> What you will do
All that should be output is the block of lines below from the line with "index mcp: (112, 246)" to the line with "pinky pip: (148, 269)", both included, exactly as written.

(Dataset records)
-=-=-

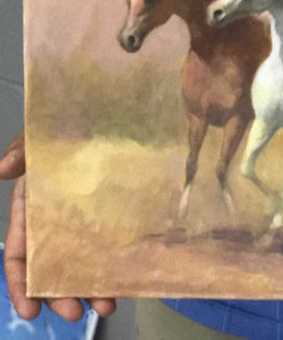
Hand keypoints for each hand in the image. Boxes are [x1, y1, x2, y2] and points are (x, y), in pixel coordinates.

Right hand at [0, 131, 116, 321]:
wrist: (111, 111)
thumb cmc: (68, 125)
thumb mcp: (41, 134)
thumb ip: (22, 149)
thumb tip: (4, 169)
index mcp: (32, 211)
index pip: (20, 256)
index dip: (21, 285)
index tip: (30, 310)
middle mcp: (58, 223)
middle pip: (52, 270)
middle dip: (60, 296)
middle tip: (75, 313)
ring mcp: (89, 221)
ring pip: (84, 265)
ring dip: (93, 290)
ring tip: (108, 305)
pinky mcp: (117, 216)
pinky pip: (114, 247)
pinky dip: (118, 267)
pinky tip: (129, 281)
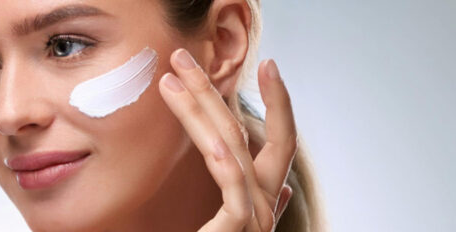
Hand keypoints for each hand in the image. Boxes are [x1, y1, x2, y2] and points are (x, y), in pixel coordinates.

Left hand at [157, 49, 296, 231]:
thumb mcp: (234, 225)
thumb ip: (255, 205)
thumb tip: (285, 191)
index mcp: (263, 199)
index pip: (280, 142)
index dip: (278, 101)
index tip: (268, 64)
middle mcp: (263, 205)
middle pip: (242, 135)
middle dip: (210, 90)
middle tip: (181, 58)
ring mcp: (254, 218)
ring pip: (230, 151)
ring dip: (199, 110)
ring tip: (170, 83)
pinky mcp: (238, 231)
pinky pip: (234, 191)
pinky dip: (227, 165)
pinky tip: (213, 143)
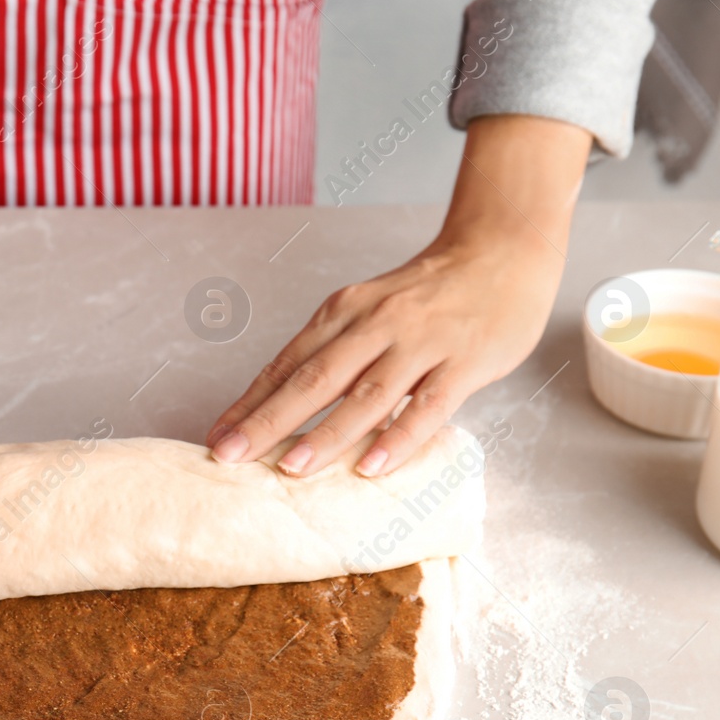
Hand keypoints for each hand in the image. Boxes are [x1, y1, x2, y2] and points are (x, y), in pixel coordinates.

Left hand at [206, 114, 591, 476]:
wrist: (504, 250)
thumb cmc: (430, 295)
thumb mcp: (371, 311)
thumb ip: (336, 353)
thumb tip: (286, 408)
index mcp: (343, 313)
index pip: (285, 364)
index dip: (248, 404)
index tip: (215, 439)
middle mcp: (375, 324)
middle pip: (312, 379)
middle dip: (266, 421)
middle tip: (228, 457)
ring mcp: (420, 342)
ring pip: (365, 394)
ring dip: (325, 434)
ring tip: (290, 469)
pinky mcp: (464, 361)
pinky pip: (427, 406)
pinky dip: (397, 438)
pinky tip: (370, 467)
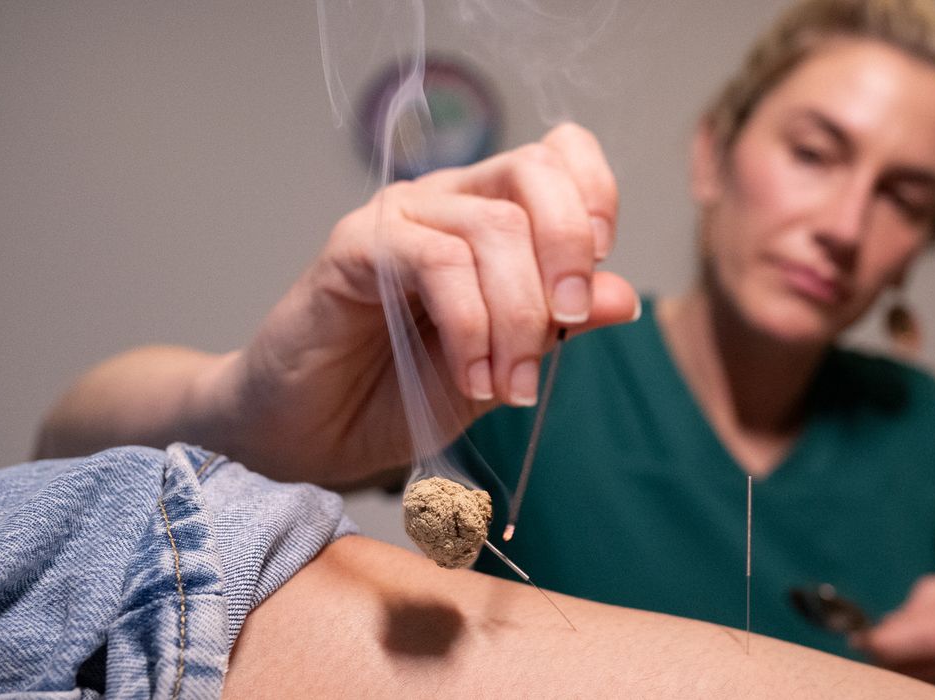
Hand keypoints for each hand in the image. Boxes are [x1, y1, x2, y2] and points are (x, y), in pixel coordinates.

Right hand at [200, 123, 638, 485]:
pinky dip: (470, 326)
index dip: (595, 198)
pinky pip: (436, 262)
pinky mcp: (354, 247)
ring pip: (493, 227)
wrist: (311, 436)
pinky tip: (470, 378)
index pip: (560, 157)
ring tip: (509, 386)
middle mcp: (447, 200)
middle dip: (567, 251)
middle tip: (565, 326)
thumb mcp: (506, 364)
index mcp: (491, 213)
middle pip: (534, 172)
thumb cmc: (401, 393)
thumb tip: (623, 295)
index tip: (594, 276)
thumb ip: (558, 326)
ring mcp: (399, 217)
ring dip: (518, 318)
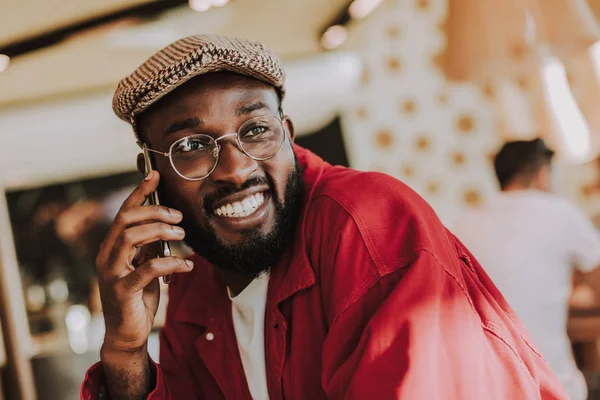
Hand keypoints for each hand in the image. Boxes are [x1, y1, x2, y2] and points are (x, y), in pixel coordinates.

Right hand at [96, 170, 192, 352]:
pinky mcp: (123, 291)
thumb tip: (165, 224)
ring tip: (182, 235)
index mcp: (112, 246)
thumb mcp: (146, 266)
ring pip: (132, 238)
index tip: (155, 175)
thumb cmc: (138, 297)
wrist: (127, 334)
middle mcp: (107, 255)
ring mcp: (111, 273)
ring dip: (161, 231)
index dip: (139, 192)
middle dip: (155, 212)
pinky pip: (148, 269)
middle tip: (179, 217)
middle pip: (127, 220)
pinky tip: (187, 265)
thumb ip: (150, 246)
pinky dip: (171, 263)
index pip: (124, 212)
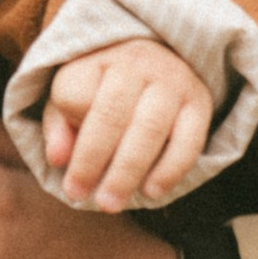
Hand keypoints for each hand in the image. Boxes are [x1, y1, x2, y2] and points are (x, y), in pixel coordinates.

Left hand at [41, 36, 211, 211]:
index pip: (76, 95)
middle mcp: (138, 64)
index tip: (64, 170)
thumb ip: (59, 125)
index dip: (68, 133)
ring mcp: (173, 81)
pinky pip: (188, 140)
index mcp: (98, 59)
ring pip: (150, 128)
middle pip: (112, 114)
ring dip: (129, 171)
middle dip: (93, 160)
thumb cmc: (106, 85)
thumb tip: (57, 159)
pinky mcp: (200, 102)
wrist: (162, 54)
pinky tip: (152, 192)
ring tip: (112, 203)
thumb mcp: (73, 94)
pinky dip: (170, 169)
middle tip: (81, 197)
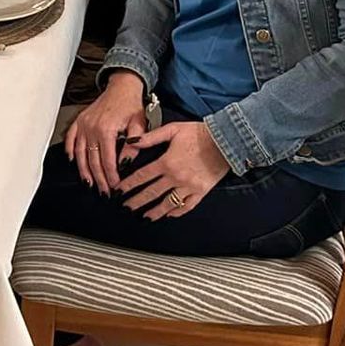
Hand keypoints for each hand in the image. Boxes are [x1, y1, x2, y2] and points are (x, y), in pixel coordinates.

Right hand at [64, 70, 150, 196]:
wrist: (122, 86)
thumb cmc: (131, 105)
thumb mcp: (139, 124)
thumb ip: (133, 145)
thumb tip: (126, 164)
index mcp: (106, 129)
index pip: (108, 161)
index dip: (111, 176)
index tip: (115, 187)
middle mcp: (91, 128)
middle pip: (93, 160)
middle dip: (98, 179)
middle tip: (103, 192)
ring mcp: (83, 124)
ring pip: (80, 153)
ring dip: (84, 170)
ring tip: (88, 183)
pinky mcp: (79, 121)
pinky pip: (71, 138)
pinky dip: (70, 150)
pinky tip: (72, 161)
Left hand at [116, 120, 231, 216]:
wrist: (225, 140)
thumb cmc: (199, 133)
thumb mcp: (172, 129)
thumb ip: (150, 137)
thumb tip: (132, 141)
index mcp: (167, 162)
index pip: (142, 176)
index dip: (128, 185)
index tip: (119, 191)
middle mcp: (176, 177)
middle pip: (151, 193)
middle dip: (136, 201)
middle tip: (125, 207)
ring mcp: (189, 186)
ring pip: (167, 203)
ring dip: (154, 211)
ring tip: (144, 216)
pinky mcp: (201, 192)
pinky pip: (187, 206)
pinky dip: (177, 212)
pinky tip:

-=-=-

> Finished task
index mcp: (112, 246)
thumb mcp: (146, 266)
ring pip: (132, 238)
index tip: (155, 175)
thumb cmc: (138, 297)
wrist: (127, 334)
middle mcp: (107, 255)
ring mcp: (111, 273)
ring dip: (161, 231)
index dip: (139, 192)
middle dip: (155, 212)
pinky pip: (148, 269)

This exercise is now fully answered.